Ironisnya, miliaran rupiah uang rakyat telah dikucurkan untuk pembangunan rumah jabatan dan kantor bupati.
Sementara itu, anggaran rumah tangga bupati dan wakil bupati justru lebih banyak diarahkan untuk menata rumah pribadi maupun kontrakan.
Kritik dari Partai Buruh
Sekretaris Exco Partai Buruh NTT, Yoppi Sartian Banoet, menegaskan bahwa pembiaran ini berpotensi menimbulkan kerugian negara.
“Soal politik dan gengsi disingkirkan. Segera diami rumah dinas itu. Jangan sampai jadi sorotan publik,” ujarnya.
Yoppi juga mengingatkan, jika rumah jabatan dan kantor bupati dibiarkan lama tidak difungsikan, maka biaya perawatan dan rehabilitasi akan semakin besar.
Karena itu, ia meminta Gubernur NTT dan Menteri Dalam Negeri untuk menegur Bupati Stefanus Bria Seran agar segera mendiami rumah dinas.
Analisis Hukum
Secara hukum, memang tidak ada aturan nasional yang secara tegas mewajibkan bupati dan wakil bupati tinggal di rumah jabatan.
Namun, rumah jabatan adalah fasilitas kedinasan yang dibiayai APBD, sehingga bila dibiarkan kosong, dapat dinilai sebagai pemborosan keuangan daerah.
Dalam perspektif audit BPK, aset yang tidak dimanfaatkan sesuai tujuan bisa menjadi temuan administrasi. Jika terjadi penyalahgunaan (misalnya disewakan atau dialihfungsikan tanpa izin), barulah masuk ranah hukum pidana.
Solusi yang Dapat Ditempuh
- Menempati rumah jabatan sebagai pilihan etis dan simbol kehadiran pemerintah.
- Pemanfaatan alternatif – bila bupati dan wakil tetap menolak, rumah dinas bisa dijadikan rumah tamu negara, pusat kegiatan resmi, atau rumah dinas pejabat lain, dengan dasar keputusan resmi.
- Pengawasan DPRD – legislatif berhak meminta klarifikasi, karena hal ini menyangkut akuntabilitas penggunaan APBD.
Kutipan Multibahasa
- Indonesia: “Rumah jabatan bukan sekadar bangunan, ia adalah simbol hadirnya pemerintah di tengah rakyat.”
- English: “An official residence is not just a house; it is a symbol of government’s presence among the people.”
- Tetun: “Uma servisu la’ós de’it fatin hela, maibé’e símbolu prezensa governu iha povu nia laran.”
- Português: “A residência oficial não é apenas um lar, mas um símbolo da presença do governo entre o povo.”
- Latin: “Domus officialis non solum habitatio est, sed signum praesentiae gubernationis inter populum.”

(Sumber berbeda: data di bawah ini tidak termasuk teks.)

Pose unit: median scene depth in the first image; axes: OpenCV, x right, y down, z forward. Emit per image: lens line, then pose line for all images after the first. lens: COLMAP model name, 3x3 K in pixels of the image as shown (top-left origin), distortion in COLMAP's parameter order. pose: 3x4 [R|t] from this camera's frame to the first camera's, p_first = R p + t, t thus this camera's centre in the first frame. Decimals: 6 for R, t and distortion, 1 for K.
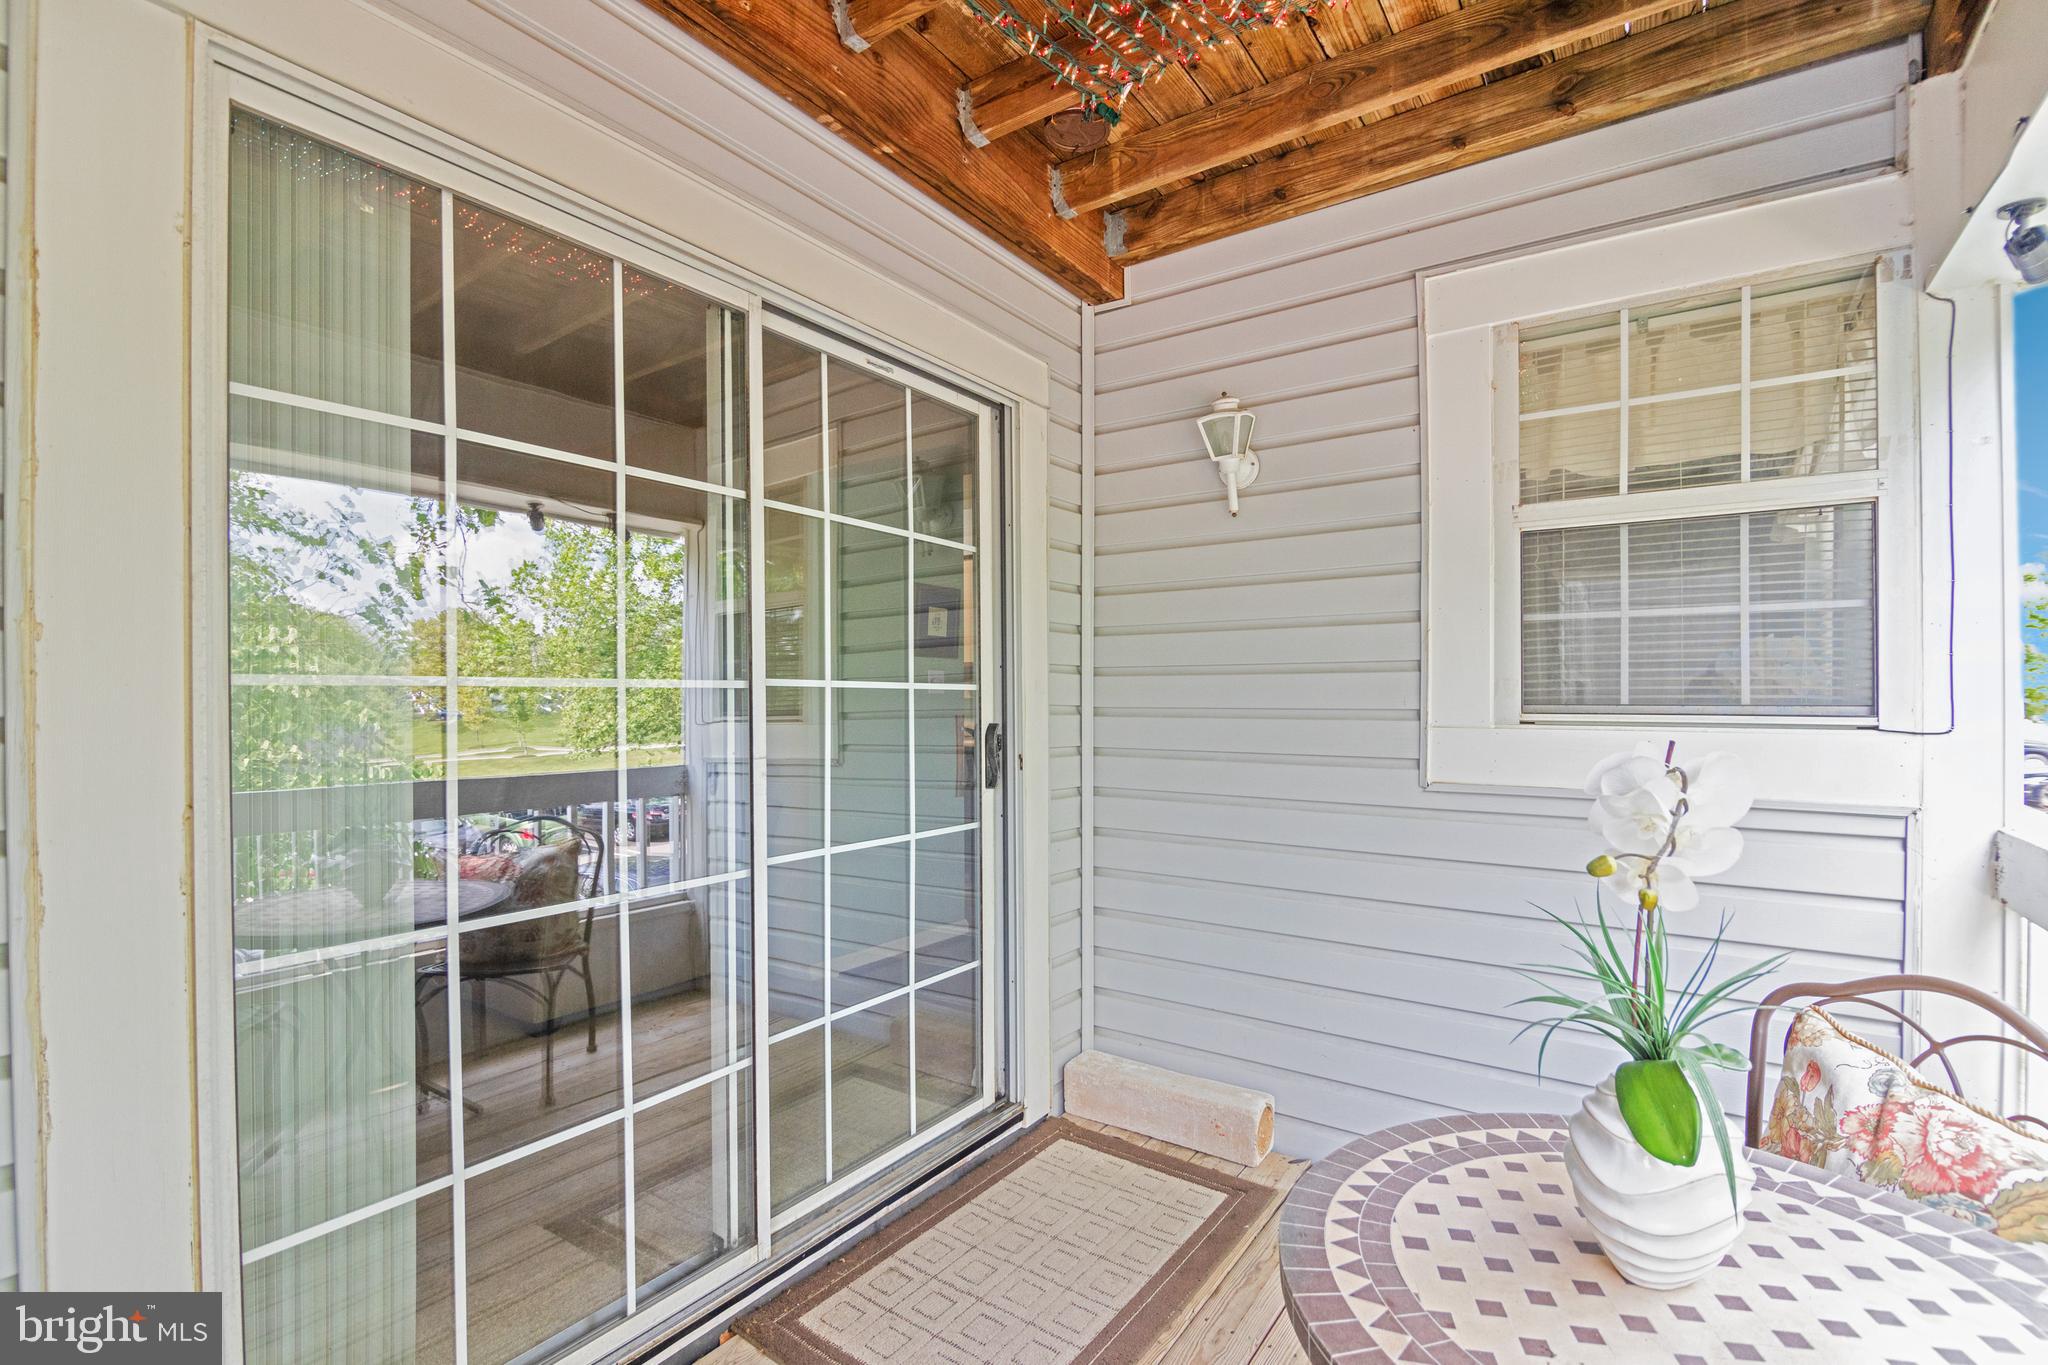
lens RADIAL K [[950.3, 0, 1010.8], [0, 950.3, 702.3], [0, 0, 1]] dist [-0.005225, -0.005609]
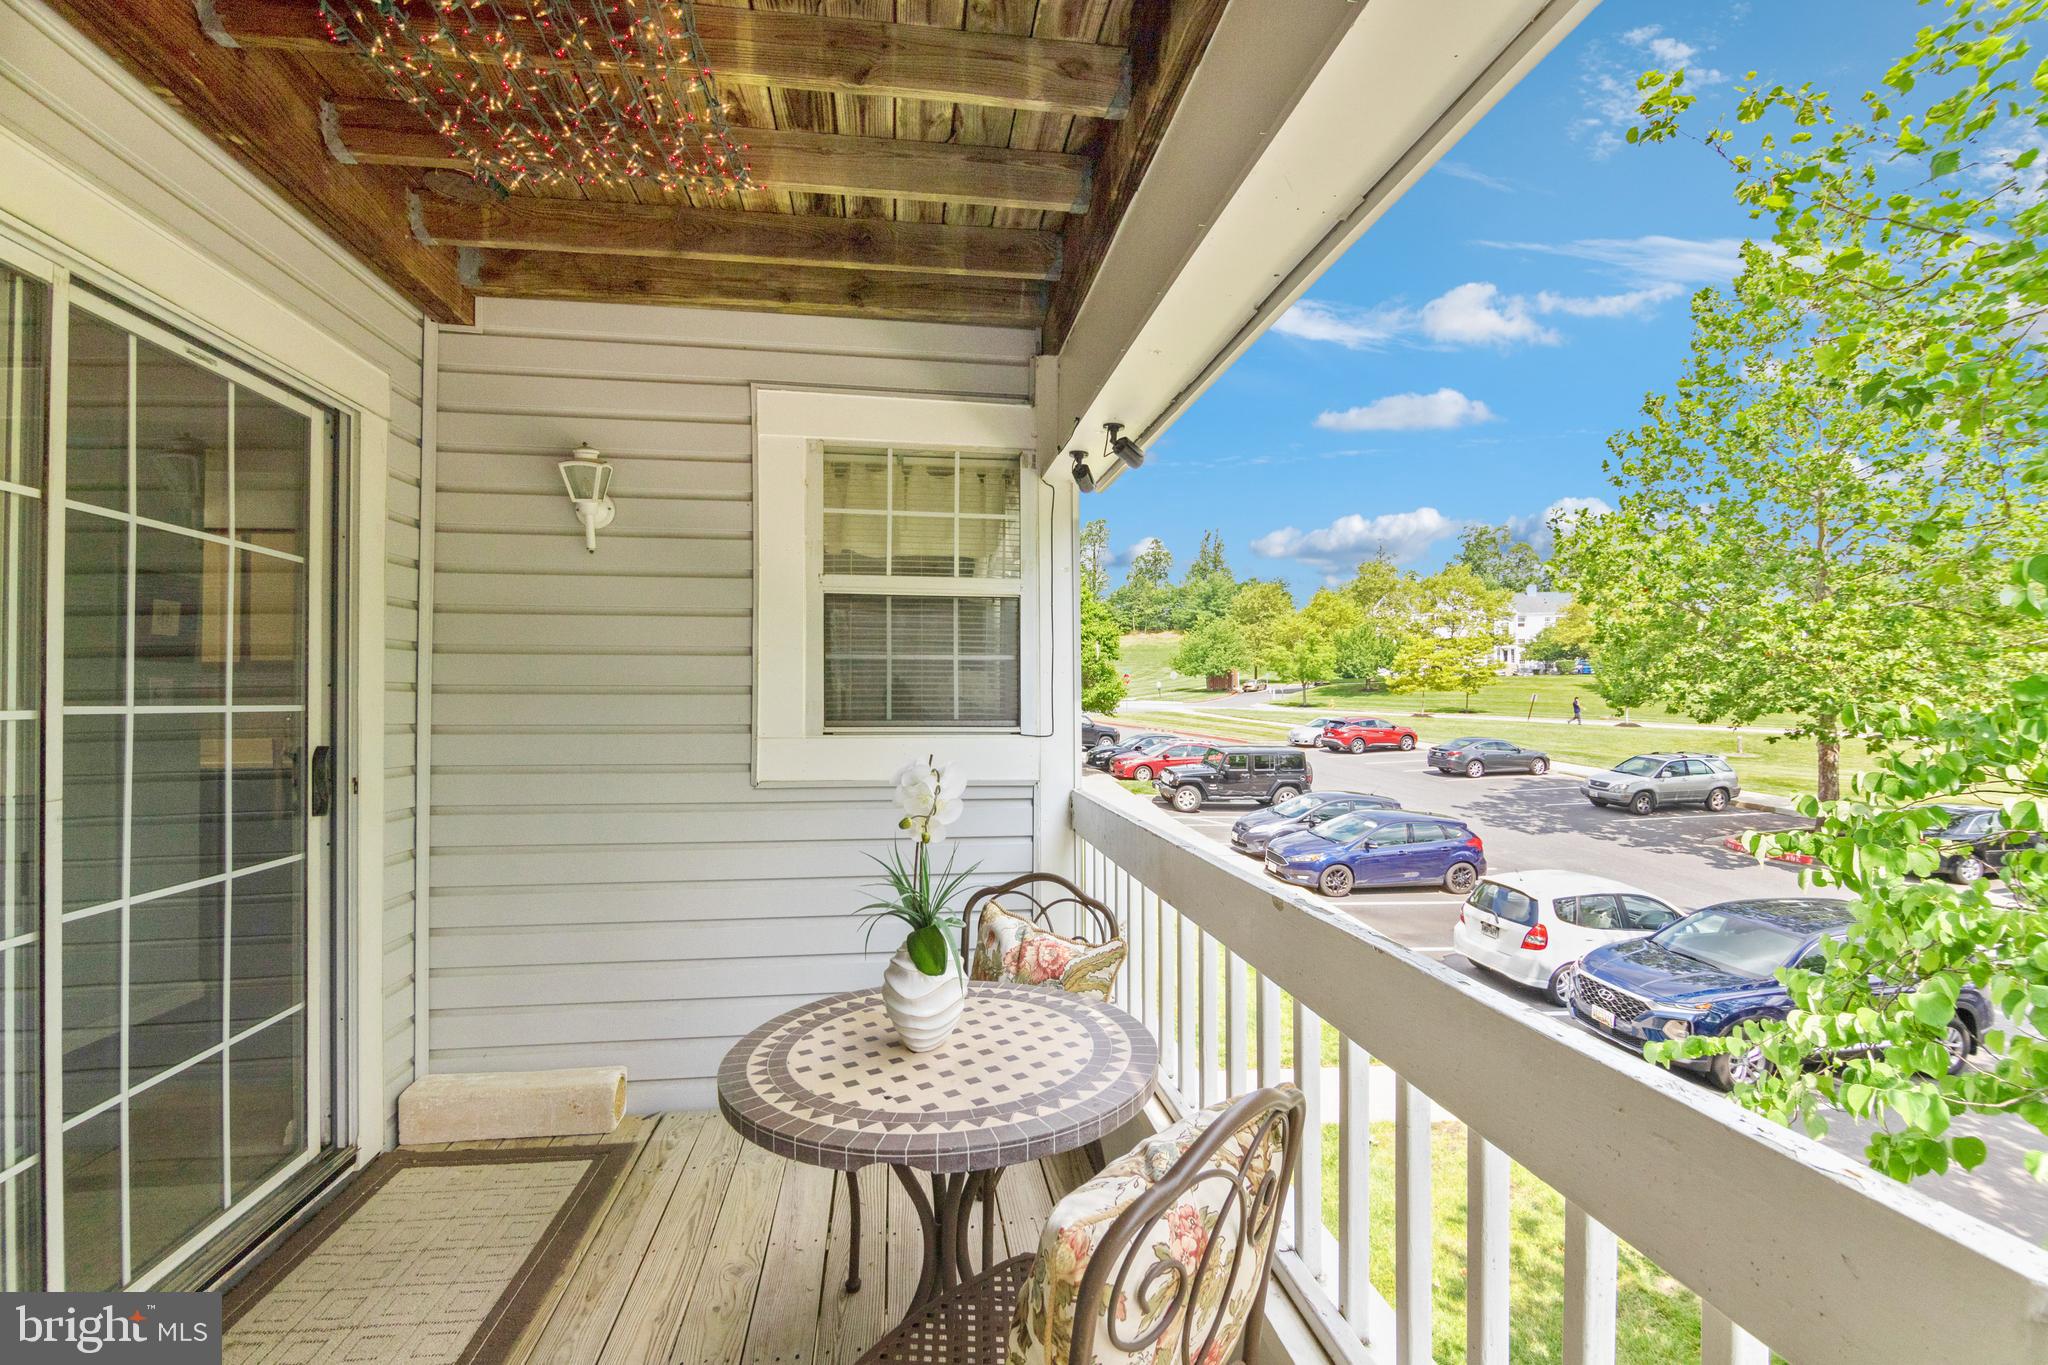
lens RADIAL K [[905.4, 0, 1027.5], [0, 905.4, 661.6], [0, 0, 1]] dist [-0.002317, -0.005146]
pose [[0.733979, 0.029083, 0.678549, -0.137174], [0.003981, 0.998881, -0.047119, -0.020021], [-0.679160, 0.037286, 0.733042, -0.160069]]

- Nederlands (Belanda): “De ambtswoning is niet slechts een huis, maar een symbool van de aanwezigheid van de overheid onder het volk.”
- Français (Prancis): “La résidence officielle n’est pas seulement une maison, mais un symbole de la présence du gouvernement parmi le peuple.”
- Deutsch (Jerman): “Die Amtsresidenz ist nicht nur ein Haus, sondern ein Symbol für die Präsenz der Regierung unter dem Volk.”
✨ Di mata rakyat, rumah jabatan bukanlah soal kemewahan, tetapi soal simbol dan makna kehadiran pemimpin. Jangan biarkan bangunan itu menjadi monumen kesunyian, sementara rakyat menunggu tanda kedekatan dari pemimpinnya.